[ASSIGNMENT]
Using the data below, return all lines in which "calor" appears.

[RECORDS FOR THE EXERCISE]
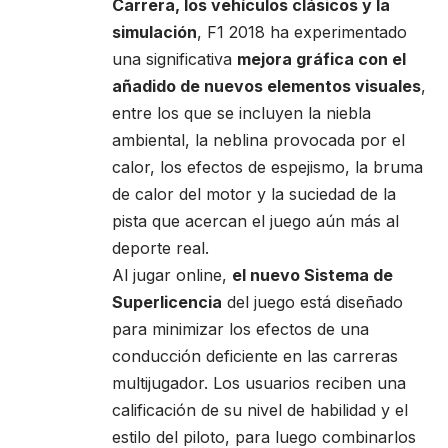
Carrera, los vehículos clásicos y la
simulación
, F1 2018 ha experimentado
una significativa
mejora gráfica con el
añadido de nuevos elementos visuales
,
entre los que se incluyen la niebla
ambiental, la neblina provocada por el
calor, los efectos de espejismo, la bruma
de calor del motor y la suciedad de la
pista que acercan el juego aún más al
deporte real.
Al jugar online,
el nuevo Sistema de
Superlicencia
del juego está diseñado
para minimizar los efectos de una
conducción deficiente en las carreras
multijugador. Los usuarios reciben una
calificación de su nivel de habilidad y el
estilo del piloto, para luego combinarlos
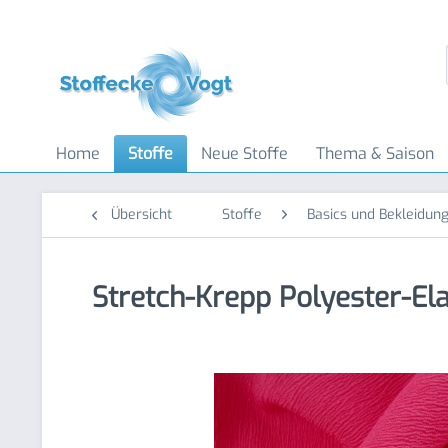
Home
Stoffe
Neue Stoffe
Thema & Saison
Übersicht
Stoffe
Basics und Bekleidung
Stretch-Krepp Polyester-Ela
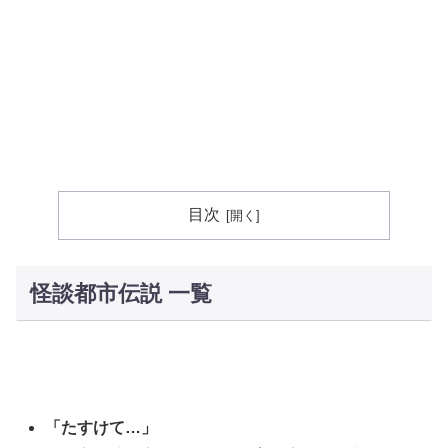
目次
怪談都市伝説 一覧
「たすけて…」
--
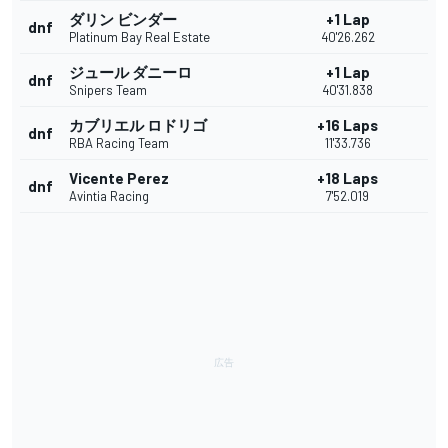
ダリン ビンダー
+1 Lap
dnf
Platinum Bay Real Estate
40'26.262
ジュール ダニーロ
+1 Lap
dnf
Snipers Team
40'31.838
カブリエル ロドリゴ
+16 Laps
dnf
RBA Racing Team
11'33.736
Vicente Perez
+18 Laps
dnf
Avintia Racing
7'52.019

[ANSWER TO THIS PROBLEM]
calor, los efectos de espejismo, la bruma
de calor del motor y la suciedad de la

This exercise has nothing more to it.